━━━━━ 原文段落

在進入 AI 硬體開發的世界時,除了聽過顯卡型號,最常聽到的就是 FP64、FP32、FP16 這些專業術語。它們代表的是「運算精度」。精度越高,計算出的數值越精確,但同時也會消耗更多的顯存頻寬與電力。理解這些參數,是優化 AI 模型效能的第一步。
一、精度定義:什麼是 FP 與 INT?
- FP64 (雙精度): 這是科學計算的黃金標準。主要用於氣象預報、核能模擬或複雜的流體力學。
- FP32 (單精度): 曾是深度學習訓練的標準。目前在 AI 任務中,它主要被用來儲存模型的「主權重 (Master Weights)」。
- FP16 / BF16 (半精度): 這是目前 大語言模型 (LLM) 訓練的主流。
- FP8 & INT8 / INT4 (量化精度): 主要用於「推論階段」。透過將模型權重壓縮到 8 位元甚至 4 位元,可以讓模型體積縮小 2-4 倍。
二、算力指標:應該怎麼看?

━━━━━━━━━━
━━━━━ 提供資料

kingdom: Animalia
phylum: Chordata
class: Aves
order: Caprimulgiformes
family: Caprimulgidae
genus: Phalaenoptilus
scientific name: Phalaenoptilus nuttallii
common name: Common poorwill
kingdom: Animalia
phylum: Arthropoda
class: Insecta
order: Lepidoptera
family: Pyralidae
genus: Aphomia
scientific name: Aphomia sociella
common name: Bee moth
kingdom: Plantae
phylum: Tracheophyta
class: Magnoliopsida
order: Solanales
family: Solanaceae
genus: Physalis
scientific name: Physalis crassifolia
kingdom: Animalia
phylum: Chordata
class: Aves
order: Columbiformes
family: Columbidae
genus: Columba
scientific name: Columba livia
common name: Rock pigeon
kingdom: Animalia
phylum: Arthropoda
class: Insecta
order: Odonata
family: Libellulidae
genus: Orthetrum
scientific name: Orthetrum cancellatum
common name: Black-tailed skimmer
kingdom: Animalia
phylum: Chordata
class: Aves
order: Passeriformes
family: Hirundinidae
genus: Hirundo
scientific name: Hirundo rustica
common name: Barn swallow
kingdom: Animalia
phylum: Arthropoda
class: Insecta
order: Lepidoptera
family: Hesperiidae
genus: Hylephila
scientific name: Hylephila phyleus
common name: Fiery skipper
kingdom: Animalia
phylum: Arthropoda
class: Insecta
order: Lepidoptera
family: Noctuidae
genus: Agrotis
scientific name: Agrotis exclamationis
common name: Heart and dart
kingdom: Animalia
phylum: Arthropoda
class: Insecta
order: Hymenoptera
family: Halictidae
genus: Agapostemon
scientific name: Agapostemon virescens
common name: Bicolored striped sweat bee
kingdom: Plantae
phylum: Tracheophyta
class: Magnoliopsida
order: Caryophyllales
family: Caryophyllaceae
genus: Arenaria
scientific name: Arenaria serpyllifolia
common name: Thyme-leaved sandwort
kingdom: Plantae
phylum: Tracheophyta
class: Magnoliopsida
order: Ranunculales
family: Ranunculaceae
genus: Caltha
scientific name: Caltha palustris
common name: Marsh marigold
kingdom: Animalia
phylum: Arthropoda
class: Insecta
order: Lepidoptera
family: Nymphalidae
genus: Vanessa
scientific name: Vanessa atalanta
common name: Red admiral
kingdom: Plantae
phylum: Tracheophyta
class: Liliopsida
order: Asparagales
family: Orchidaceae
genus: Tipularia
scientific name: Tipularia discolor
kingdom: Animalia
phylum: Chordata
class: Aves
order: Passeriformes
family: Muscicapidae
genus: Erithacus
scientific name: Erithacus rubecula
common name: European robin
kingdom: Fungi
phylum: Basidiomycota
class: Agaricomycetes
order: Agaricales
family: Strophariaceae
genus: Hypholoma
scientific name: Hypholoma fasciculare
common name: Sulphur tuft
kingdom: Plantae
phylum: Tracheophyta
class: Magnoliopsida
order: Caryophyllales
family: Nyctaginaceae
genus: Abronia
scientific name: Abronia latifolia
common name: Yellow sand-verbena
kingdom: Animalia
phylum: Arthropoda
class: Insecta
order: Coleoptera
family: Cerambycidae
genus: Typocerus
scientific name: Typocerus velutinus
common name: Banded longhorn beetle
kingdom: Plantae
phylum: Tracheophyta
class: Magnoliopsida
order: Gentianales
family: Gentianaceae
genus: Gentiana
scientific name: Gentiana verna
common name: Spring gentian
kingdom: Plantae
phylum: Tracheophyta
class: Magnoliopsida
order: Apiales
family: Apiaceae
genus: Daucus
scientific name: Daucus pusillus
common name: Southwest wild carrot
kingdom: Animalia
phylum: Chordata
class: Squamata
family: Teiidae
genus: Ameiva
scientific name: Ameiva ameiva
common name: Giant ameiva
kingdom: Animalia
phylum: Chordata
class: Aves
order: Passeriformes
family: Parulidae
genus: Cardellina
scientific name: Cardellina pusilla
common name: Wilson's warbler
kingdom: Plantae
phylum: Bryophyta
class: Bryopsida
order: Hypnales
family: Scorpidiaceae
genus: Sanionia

━━━━━━━━━━

## [練習題目]
[a] 根據運算精度一文,目前在 AI 任務中,FP32 主要被用來儲存什麼?
[b] 請把運算精度一文中從「- FP64 (雙精度): 這是科學計算的黃金標準。主要用於氣象預報、核能模擬或複雜的流體力學。」到「大語言模型 (LLM) 訓練的主流。」為止的那段文字逐字抄寫出來。
這些資料列是另外提供的材料,與運算精度一文無關。

## [按題號解答]
[a] 模型的「主權重 (Master Weights)」。

[b]
- FP64 (雙精度): 這是科學計算的黃金標準。主要用於氣象預報、核能模擬或複雜的流體力學。
- FP32 (單精度): 曾是深度學習訓練的標準。目前在 AI 任務中,它主要被用來儲存模型的「主權重 (Master Weights)」。
- FP16 / BF16 (半精度): 這是目前 大語言模型 (LLM) 訓練的主流。